▶ **Problem statement**:
From the Pots problem page below, set down word for word the passage starting with "Write a program" and going on through "the word ‘impossible’.".
*** Excerpted passage ***
Pots

You are given two pots, having the volume of A and B liters respectively. The following operations can be performed:

1. FILL(i)        fill the pot i (1 ≤ i ≤ 2) from the tap;
2. DROP(i)      empty the pot i to the drain;
3. POUR(i,j)    pour from pot i to pot j; after this operation either the potj is full (and there may be some water left in the pot i), or the pot i is empty (and all its contents have been moved to the pot j).

Write a program to find the shortest possible sequence of these operations that will yield exactly C liters of water in one of the pots.

Input

On the first and only line are the numbers A, B, and C. These are all integers in the range from 1 to 100 and C≤max(A,B).

Output

The first line of the output must contain the length of the sequence of operationsK. The following K lines must each describe one operation. If there are several sequences of minimal length, output any one of them. If the desired result can’t be achieved, the first and only line of the file must contain the word ‘impossible’.

Sample Input

3 5 4

Sample Output

6
FILL(2)
POUR(2,1)
DROP(1)
POUR(2,1)
FILL(2)
POUR(2,1)

bfs

代码如下：

#include<iostream>
#include<algorithm>
#include<string.h>
using namespace std;
const int Nmax=103;
bool book[Nmax][Nmax];
int a,b,c;
int r,l;
int step[Nmax];
struct Pot{
    int ca,cb;
    int count;//记录当前的操作
    int pre;//记录上一步的路径
}p[Nmax*Nmax];
string name[]={" ", "FILL(1)", "FILL(2)", "DROP(1)", "DROP(2)", "POUR(2,1)", "POUR(1,2)"};
void display()
*** End of Excerpted passage ***
*** Supplied records ***
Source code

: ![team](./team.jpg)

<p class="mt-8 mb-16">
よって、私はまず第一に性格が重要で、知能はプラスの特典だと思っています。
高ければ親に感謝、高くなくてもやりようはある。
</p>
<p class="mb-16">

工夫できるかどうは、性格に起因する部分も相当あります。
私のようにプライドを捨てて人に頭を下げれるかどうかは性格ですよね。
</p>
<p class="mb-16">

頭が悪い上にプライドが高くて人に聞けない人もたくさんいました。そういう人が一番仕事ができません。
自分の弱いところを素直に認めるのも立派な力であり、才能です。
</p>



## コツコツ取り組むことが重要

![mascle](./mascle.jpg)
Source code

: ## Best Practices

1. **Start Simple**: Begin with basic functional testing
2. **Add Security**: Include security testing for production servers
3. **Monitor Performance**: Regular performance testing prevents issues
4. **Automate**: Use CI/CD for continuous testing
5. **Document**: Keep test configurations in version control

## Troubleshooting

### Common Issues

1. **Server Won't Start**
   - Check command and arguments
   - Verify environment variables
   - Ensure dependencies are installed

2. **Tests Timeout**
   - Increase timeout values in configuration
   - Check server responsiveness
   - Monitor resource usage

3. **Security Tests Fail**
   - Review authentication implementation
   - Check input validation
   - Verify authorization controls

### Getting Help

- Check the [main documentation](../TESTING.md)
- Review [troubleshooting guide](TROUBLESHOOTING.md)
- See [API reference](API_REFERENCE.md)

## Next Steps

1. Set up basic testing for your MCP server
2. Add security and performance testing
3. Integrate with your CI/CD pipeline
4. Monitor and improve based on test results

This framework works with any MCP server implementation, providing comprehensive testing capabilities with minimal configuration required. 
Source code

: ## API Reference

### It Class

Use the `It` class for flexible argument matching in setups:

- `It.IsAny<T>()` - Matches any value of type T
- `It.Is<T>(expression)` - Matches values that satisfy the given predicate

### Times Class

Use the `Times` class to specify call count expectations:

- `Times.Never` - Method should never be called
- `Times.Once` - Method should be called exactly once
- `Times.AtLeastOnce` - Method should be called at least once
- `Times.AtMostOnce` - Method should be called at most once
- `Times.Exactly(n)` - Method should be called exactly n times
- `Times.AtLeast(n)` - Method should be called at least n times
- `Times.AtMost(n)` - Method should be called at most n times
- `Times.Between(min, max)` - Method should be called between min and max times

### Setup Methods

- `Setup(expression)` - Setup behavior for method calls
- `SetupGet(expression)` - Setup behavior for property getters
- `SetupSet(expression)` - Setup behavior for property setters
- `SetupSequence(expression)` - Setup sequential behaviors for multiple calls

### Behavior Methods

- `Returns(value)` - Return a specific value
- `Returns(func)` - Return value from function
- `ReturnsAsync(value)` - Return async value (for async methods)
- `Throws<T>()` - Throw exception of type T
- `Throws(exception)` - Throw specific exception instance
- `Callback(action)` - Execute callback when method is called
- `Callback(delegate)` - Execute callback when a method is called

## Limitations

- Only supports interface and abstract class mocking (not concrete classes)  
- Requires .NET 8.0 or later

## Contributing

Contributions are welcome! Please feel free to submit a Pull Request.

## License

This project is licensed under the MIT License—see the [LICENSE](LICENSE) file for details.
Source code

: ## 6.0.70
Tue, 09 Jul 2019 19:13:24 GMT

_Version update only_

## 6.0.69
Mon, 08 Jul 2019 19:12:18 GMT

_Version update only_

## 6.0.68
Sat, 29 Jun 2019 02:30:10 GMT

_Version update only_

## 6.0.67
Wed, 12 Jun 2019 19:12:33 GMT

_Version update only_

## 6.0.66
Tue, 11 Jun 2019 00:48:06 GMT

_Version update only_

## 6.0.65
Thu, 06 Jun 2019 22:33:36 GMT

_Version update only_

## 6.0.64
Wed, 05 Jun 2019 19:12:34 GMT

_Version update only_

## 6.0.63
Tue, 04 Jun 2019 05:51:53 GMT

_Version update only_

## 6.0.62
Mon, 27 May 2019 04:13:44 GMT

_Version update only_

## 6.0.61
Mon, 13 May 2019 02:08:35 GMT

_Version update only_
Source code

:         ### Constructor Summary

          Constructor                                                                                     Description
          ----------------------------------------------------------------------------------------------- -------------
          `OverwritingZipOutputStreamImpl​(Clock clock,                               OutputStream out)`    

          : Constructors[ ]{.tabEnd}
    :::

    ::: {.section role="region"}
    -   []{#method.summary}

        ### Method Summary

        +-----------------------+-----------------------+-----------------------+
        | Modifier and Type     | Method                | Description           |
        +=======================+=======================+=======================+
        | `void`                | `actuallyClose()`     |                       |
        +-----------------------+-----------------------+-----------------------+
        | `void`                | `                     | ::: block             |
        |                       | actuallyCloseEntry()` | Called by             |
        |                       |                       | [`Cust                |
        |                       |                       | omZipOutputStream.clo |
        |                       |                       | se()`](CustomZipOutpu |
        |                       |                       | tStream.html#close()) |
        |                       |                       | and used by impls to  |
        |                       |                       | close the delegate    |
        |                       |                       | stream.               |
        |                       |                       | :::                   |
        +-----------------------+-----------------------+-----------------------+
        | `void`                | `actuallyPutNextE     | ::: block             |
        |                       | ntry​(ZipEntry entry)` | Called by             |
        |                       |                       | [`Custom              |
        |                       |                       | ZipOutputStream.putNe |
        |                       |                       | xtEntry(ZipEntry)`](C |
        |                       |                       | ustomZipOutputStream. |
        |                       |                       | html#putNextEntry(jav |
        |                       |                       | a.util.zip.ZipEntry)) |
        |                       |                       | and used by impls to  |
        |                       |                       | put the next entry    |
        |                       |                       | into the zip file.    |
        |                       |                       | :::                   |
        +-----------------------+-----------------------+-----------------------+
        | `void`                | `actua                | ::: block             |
*** End of Supplied records ***
▶ **Response to this exercise**:
Write a program to find the shortest possible sequence of these operations that will yield exactly C liters of water in one of the pots.

Input

On the first and only line are the numbers A, B, and C. These are all integers in the range from 1 to 100 and C≤max(A,B).

Output

The first line of the output must contain the length of the sequence of operationsK. The following K lines must each describe one operation. If there are several sequences of minimal length, output any one of them. If the desired result can’t be achieved, the first and only line of the file must contain the word ‘impossible’.